Clin Chem Lab Med. 2008;46(7):980-4. doi: 10.1515/CCLM.2008.189.
Adult-type hypolactasia is characterized by the inability to digest lactose during adulthood, due to lactase (LCT) deficiency. It is usually diagnosed by the measurement of breath hydrogen increase after a lactose load (breath hydrogen test, BHT). A substitution of C to T at position -13910 bp upstream the LCT gene (rs4988235), in a regulatory region, was found to be strongly associated with the lactase persistence phenotype in North-European populations.
We investigated the -13910 C/T polymorphism to determine LCT genotype distribution and to validate genetic testing for adult-type hypolactasia in a Southern European population. A total of 43 children referred for suspected lactose malabsorption were enrolled in the study, their parents and siblings (whole sample=112 individuals) also took the breath test, and all were enrolled for clinical monitoring and genotype determination. In addition, 125 unrelated blood donors from the same geographic area were genotyped for the calculation of allelic frequencies. The frequency of C/C genotypes was 70%.
The correlation between the C/C genotype (which should correspond to lactose non-digesters) and positive BHT in unrelated family founders was significant (chi(2)=16.7, p<0.002).

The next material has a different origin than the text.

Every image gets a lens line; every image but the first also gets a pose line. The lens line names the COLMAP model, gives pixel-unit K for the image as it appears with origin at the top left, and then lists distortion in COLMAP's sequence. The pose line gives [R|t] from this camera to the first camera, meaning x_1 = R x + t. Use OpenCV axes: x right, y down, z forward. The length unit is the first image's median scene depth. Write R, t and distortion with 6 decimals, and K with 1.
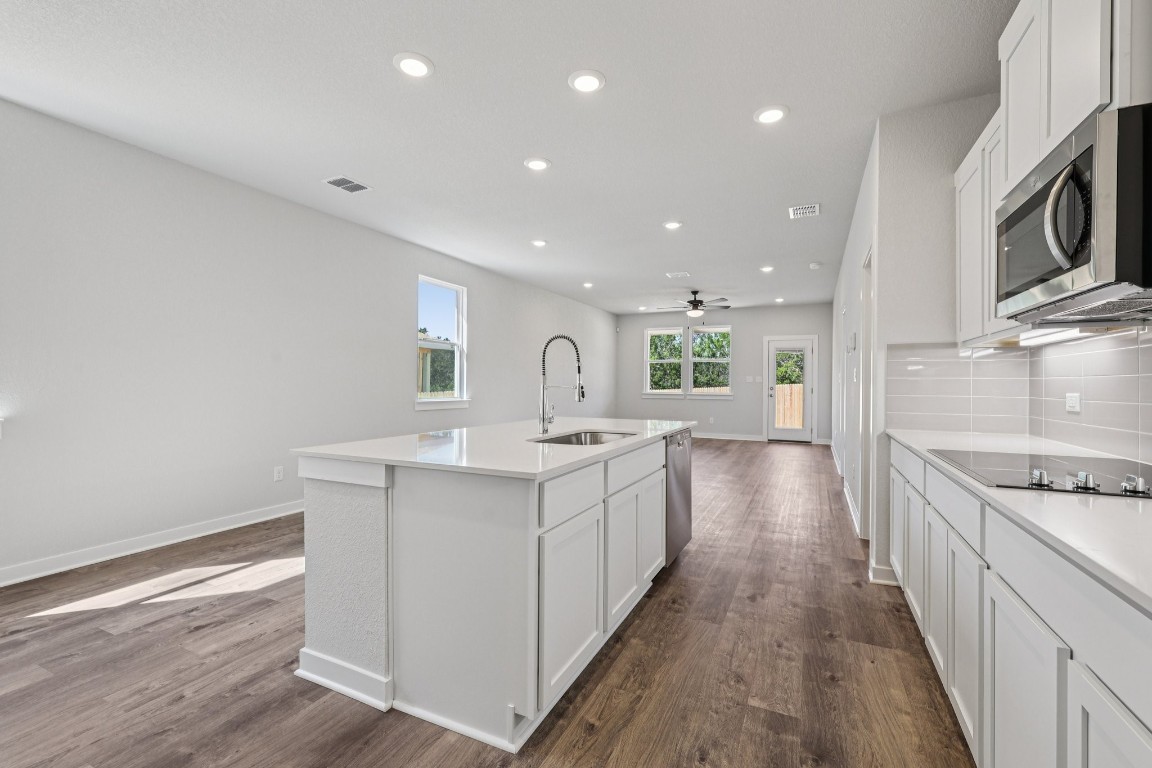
lens RADIAL K [[480.0, 0, 587.2], [0, 480.0, 386.7], [0, 0, 1]] dist [-0.002253, 0.001254]
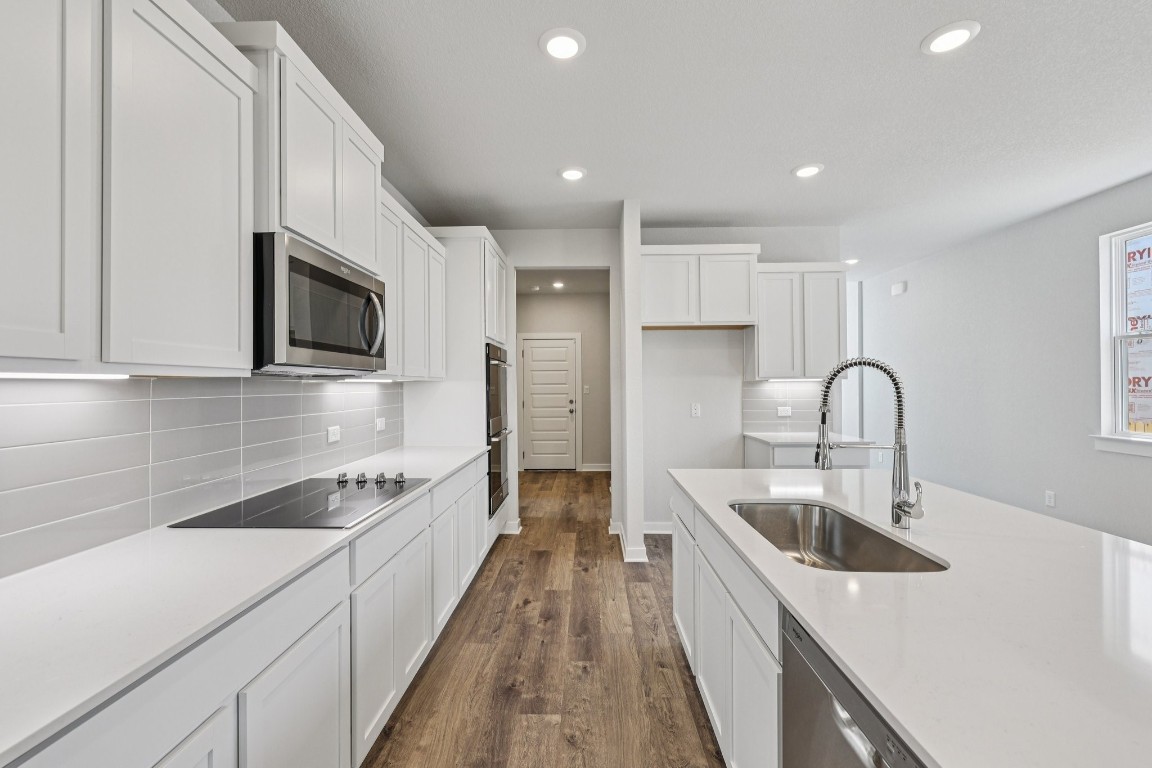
lens RADIAL K [[488.8, 0, 574.7], [0, 488.8, 378.3], [0, 0, 1]] dist [0.002201, 0.000729]
pose [[-0.916750, -0.004703, -0.399434, 0.164182], [-0.003386, 0.999986, -0.004003, -0.025947], [0.399447, -0.002317, -0.916753, 0.442373]]
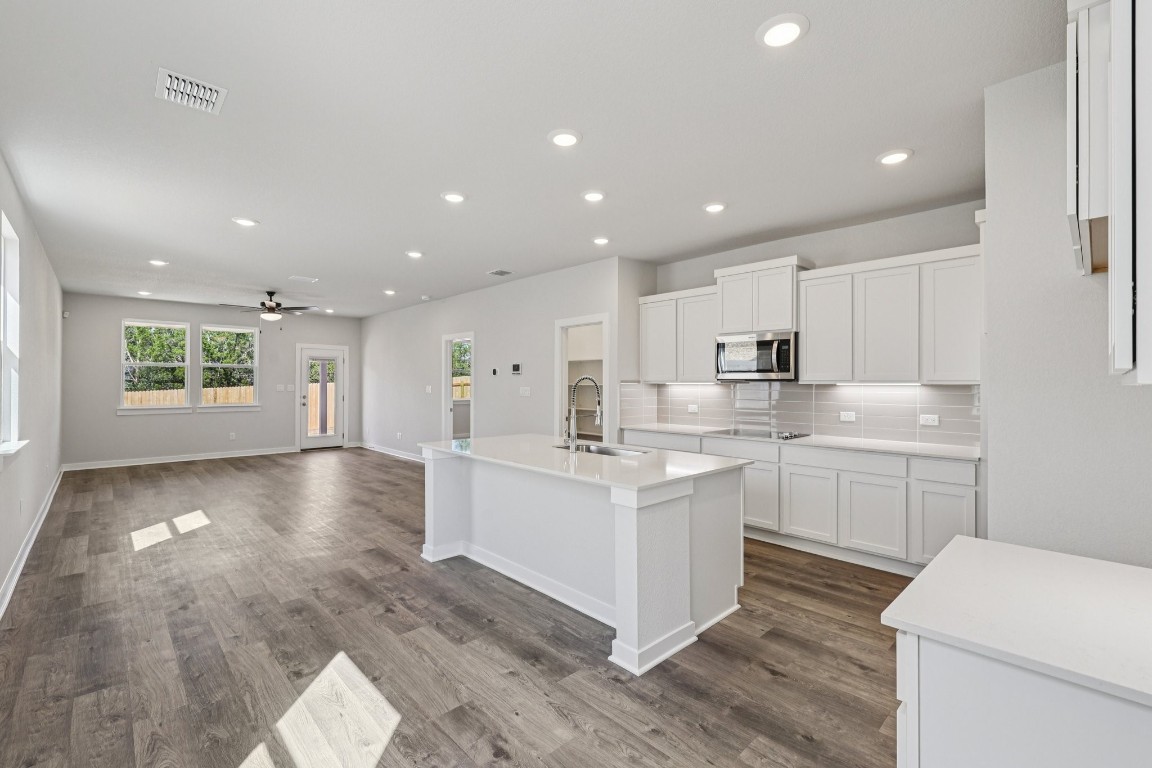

The genetic test compared to the BHT had a sensitivity of 95% and 91% and a specificity of 48% and 55% in adults and children, respectively.
Low specificity might be due to intrinsic limitations of the standard BHT or to other possible mutations, although no sequence variation was found upon sequencing a 253 bp fragment of the LCT regulatory region in asymptomatic individuals.

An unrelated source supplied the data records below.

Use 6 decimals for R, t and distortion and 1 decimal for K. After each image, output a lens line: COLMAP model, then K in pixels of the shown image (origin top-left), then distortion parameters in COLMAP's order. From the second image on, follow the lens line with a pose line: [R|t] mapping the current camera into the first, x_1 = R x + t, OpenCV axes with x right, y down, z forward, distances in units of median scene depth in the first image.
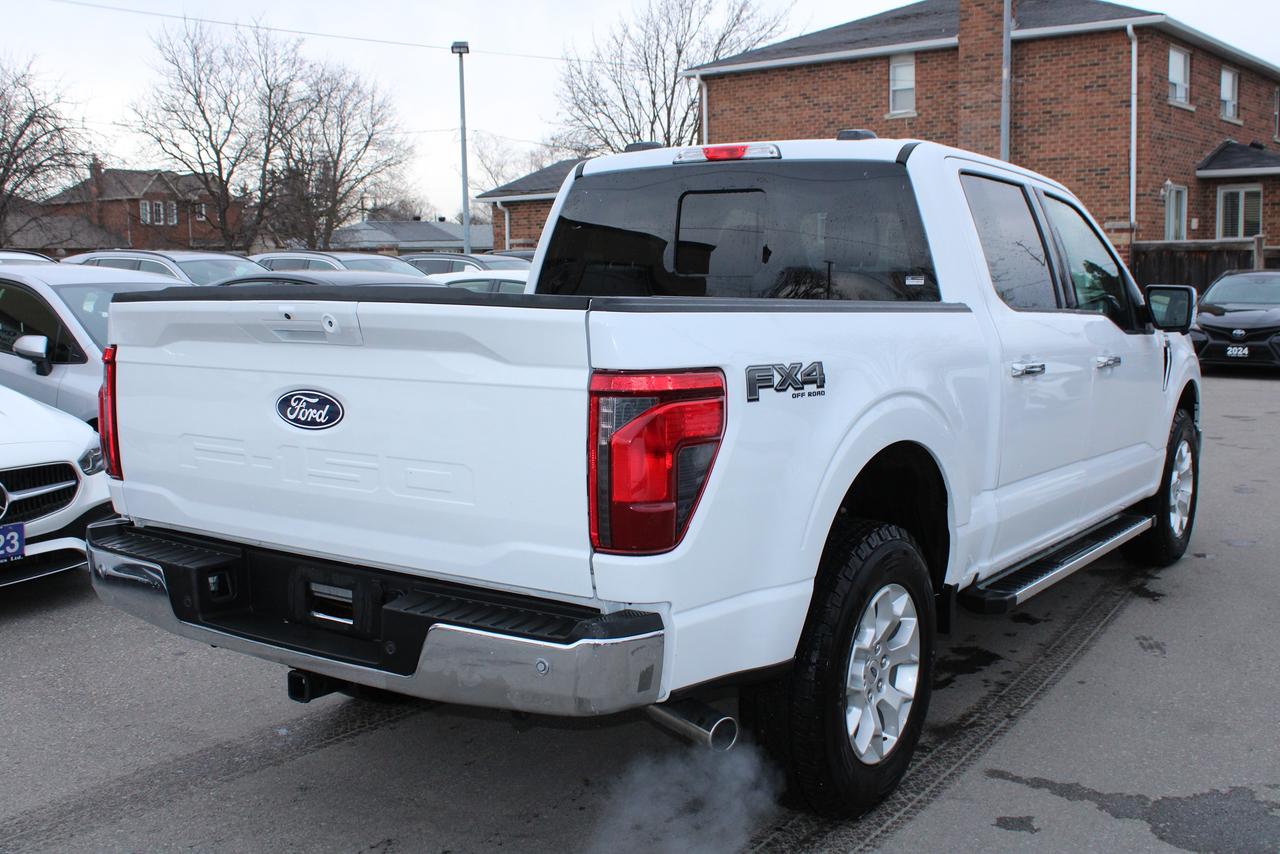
lens RADIAL K [[1396.9, 0, 640.0], [0, 1396.9, 427.0], [0, 0, 1]] dist [-0.083226, 0.018682]
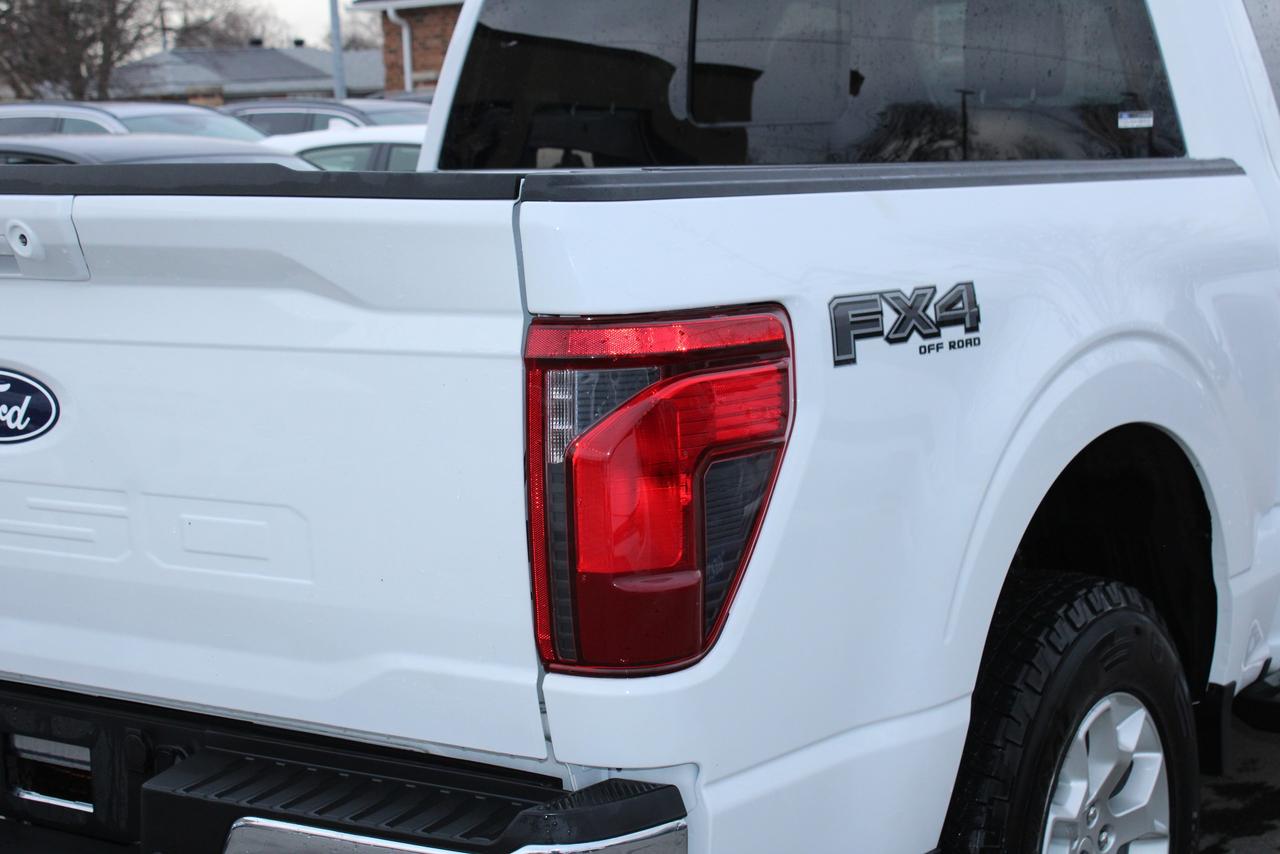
lens RADIAL K [[2302.9, 0, 640.0], [0, 2302.9, 427.0], [0, 0, 1]] dist [0.036997, 0.185073]
pose [[0.999480, -0.032088, -0.003058, 0.005129], [0.032145, 0.999265, 0.020888, -0.011840], [0.002386, -0.020976, 0.999777, 0.108975]]
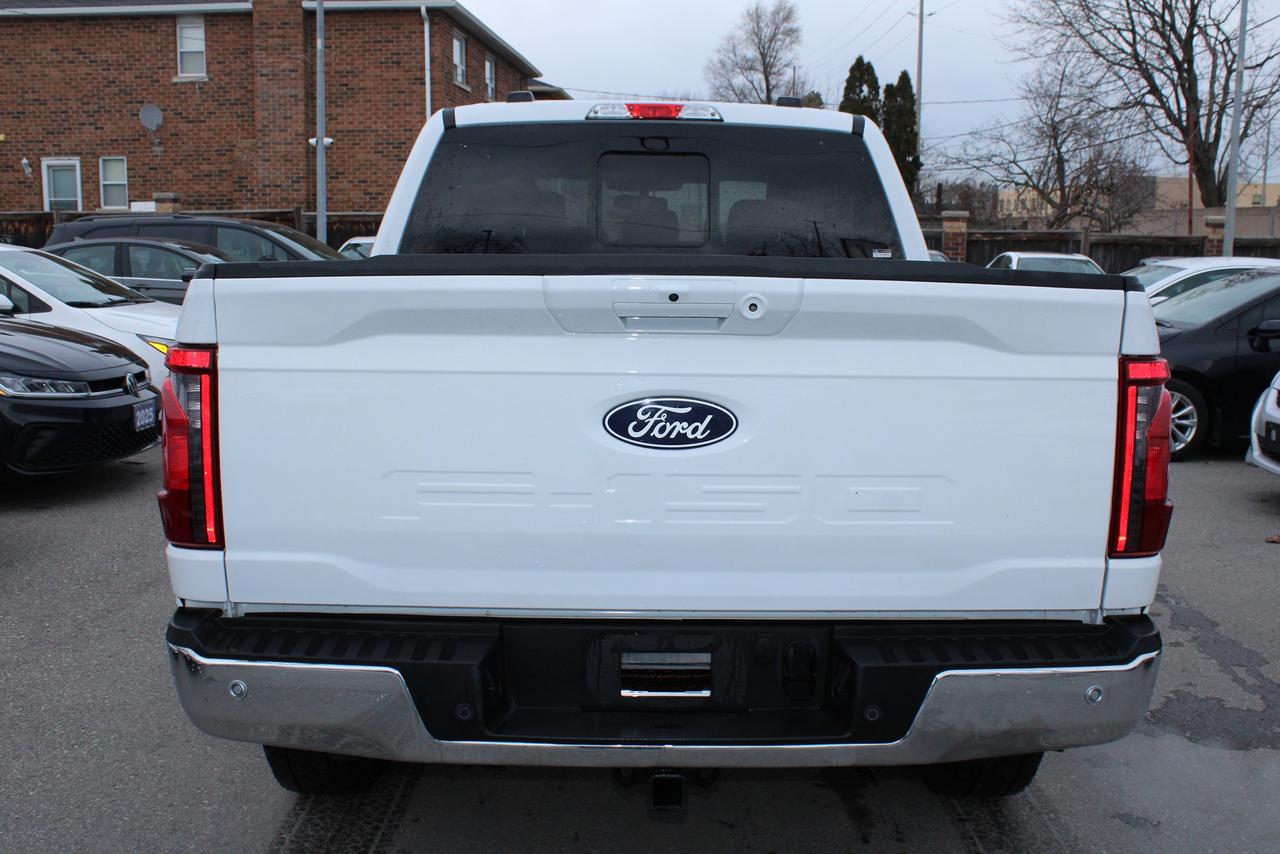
lens RADIAL K [[1353.1, 0, 640.0], [0, 1353.1, 427.0], [0, 0, 1]] dist [-0.163086, 0.196188]
pose [[0.800228, -0.069837, 0.595616, -0.551139], [0.053929, 0.997552, 0.044510, -0.035079], [-0.597267, -0.003497, 0.802035, 0.346388]]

成人型低乳糖酶症的特征是成年后由于乳糖酶(LCT)缺乏而无法消化乳糖。通常通过测量乳糖负荷后呼出氢气的增加量(呼气氢试验,BHT)来进行诊断。在LCT基因上游-13910 bp位置(rs4988235)的一个调控区域中,C到T的替换被发现与北欧人群中的乳糖酶持续存在表型密切相关。

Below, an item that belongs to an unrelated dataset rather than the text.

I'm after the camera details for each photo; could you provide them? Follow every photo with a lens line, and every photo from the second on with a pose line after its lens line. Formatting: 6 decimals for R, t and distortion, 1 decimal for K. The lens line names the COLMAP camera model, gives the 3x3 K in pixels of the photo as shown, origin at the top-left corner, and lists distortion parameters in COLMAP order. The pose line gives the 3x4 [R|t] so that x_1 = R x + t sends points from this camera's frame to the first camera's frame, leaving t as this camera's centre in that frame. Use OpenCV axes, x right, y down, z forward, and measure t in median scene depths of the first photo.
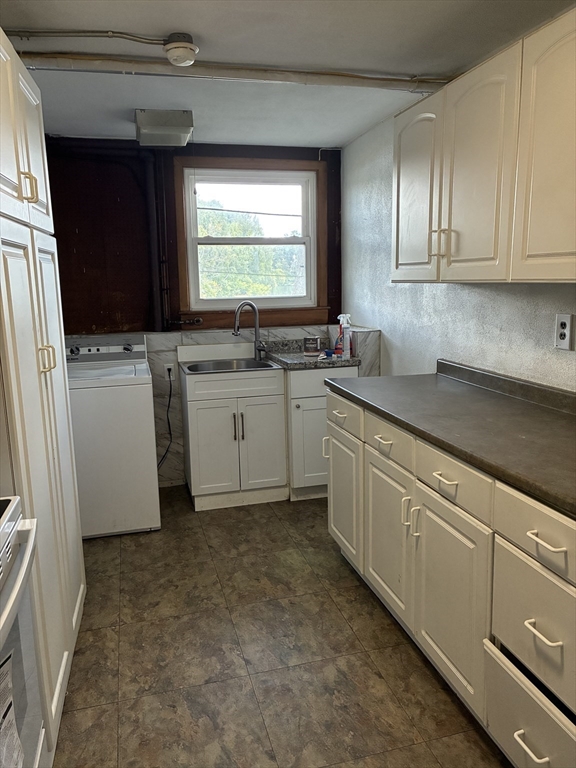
lens RADIAL K [[593.8, 0, 285.9], [0, 593.8, 381.9], [0, 0, 1]] dist [0.060879, -0.052615]
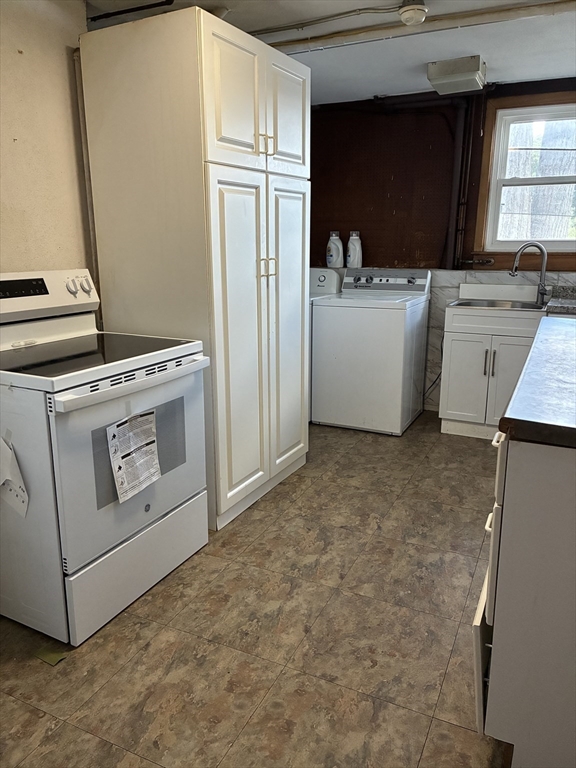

我们研究了-13910 C/T多态性,以确定LCT基因型分布,并在南欧人群中验证成人型低乳糖酶症的基因检测。共有43名因疑似乳糖吸收不良而转诊的儿童参加了该研究,他们的父母和兄弟姐妹(整个样本=112人)也进行了呼气试验,所有人都参加了临床监测和基因型测定。此外,对来自同一地理区域的125名无关献血者进行基因分型以计算等位基因频率。C/C基因型的频率为70%。
在无关的家族创始人中,C/C基因型(应对应乳糖不消化者)与阳性BHT之间的相关性显著(χ²=16.7,p<0.002)。与BHT相比,基因检测在成人和儿童中的敏感性分别为95%和91%,特异性分别为48%和55%。
低特异性可能是由于标准BHT的内在局限性或其他可能的突变,尽管在对无症状个体的LCT调控区域的253 bp片段进行测序时未发现序列变异。